Dopo la foto di rito ridiscendo dalla vetta, incontro altri alpinisti e mi riconosco in quelle sagome piegate in due dallo sforzo, aggrappate ai bastoncini in cerca di ossigeno. La discesa è lunghissima e comincio ad essere stanco. A metà del Falso dei Polacchi la radio chiama: è Davide che mi dice che sono ancora ad un'ora dalla vetta e che Riccardo sta male. Mi chiede di ritornare ad aiutarli, ma io sono troppo stanco e rispondo che vado al campo 2 ad avvertire Ruggero, lui che è stato fermo tutto il giorno, sarà più in forze e potrà andare ad aiutarli.

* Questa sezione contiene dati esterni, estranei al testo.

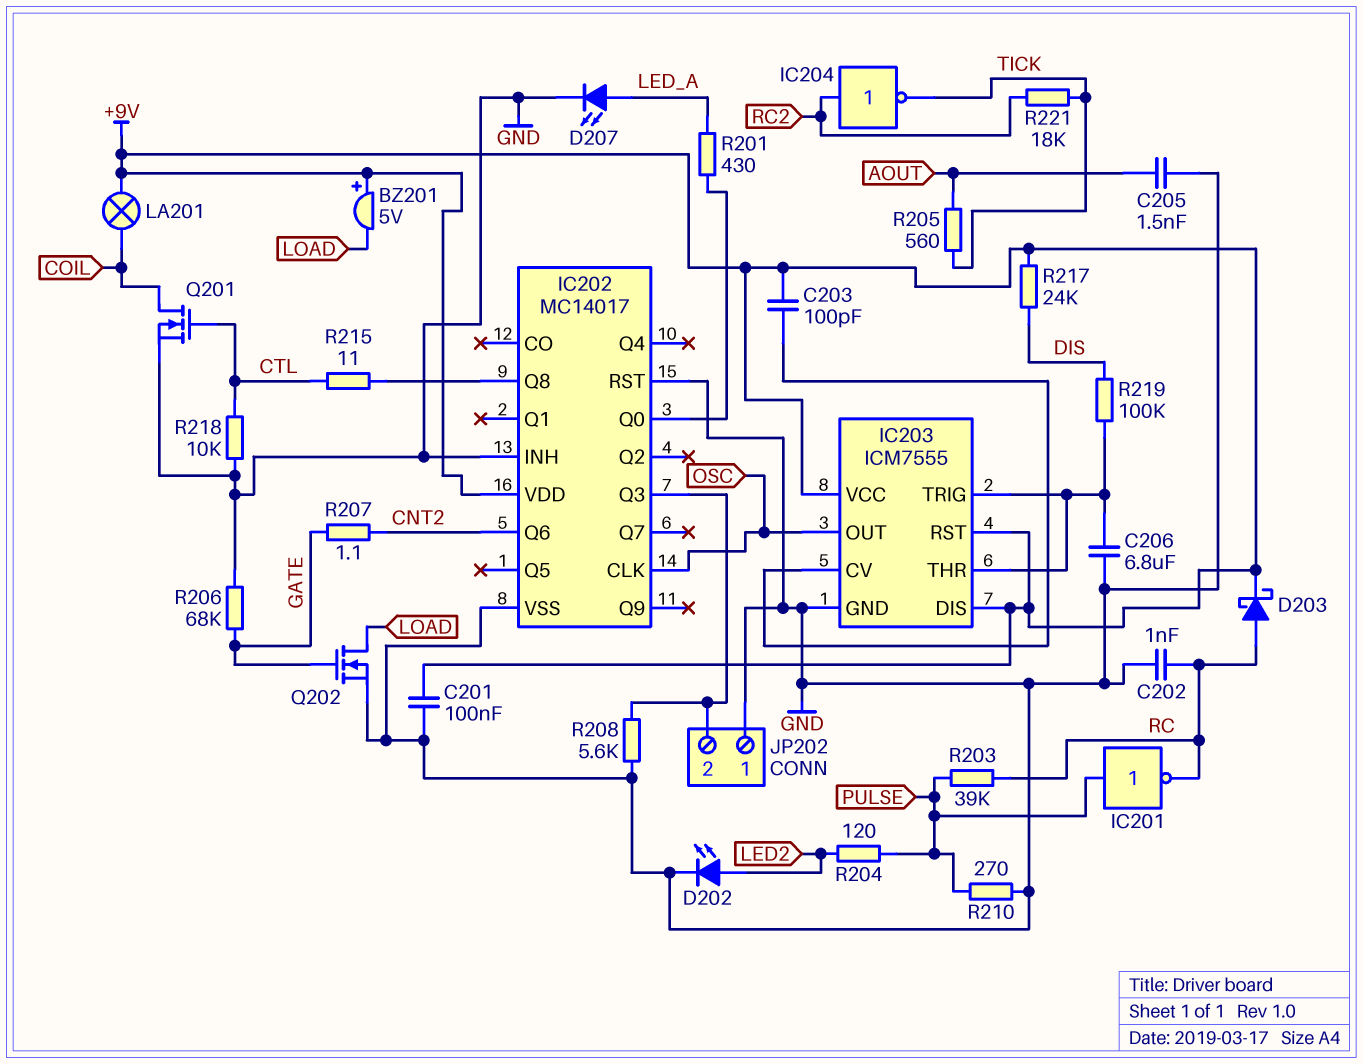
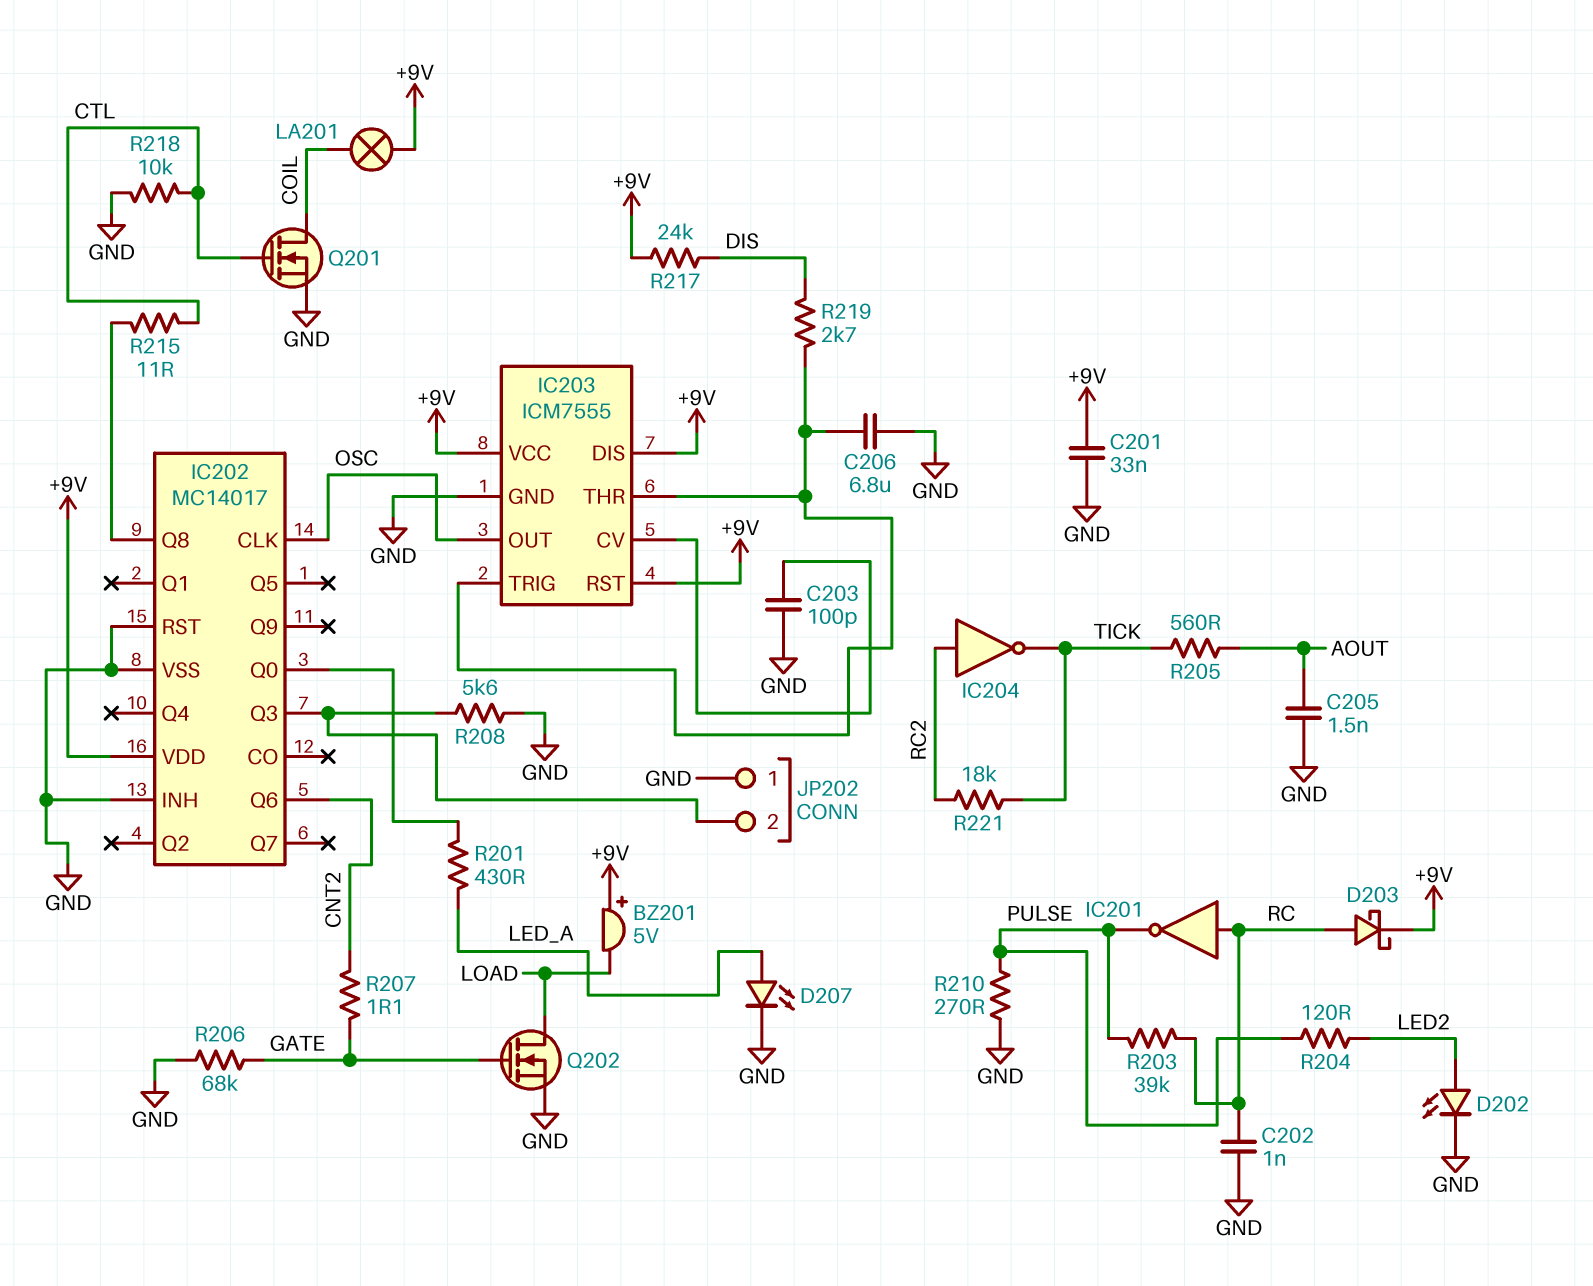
C201: 100nF (+9V, GND) -> 33nF (+9V, GND)
C203: 100pF (+9V, IC203/CV) -> 100pF (GND, IC203/CV)
IC201: NOT (in PULSE, out RC) -> NOT (in RC, out PULSE)
R219: 100k (DIS, IC203/THR) -> 2.7k (DIS, IC203/THR)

Mi butto a capofitto in discesa e quando sono in vista del campo 2 cerco di fare qualche segnale.Urlo a squarciagola e agito le braccia: se Ruggero mi vede spero capisca e mi venga incontro; ma al campo 2 non c'è nessuno, solo un biglietto: "Sto male, sono tornato al campo 1, ore 10.30...".
Chiamo Davide e gli spiego la situazione suggerendo di chiamare il soccorso dei guardiaparco, poi resto in attesa, sfinito, in tenda. Le borracce di the sono gelate, non c'è nulla da bere e devo sciogliere un po' di neve per farmi un brodo bollente. Mi infilo nel sacco a pelo semi vestito. Devo riposare!!!
Alle 19.00 Davide mi chiama e mi incita ad andar loro incontro; sono a metà del Falso dei Polacchi.
Mi rivesto e parto incontro ai miei compagni, non so ancora come sta Riccardo. Fa freddo ed è quasi l'imbrunire. Dopo 1 ora circa vedo due sagome che scendono verso il campo 2; sono loro, e stanno bene! Finalmente dopo 10 minuti ci abbracciamo, nella luce fredda della notte che sta per arrivare. Siamo al campo 2 alle 20.00 passate.
Ce l'abbiamo fatta; adesso possiamo dire che ce l'abbiamo fatta.
Non faccio nemmeno a tempo ad infilarmi nella tenda che si alza un vento fortissimo che ci impedisce anche di accendere i fornelli nelle absidi. Davide rimane nella tenda con Riccardo e io resto rintanato nella mia, da solo. Sono spossato ed ho un dolore fortissimo al plesso solare che mi spezza il respiro. Ingoio due pastiglie di sonnifero sperando di addormentarmi presto.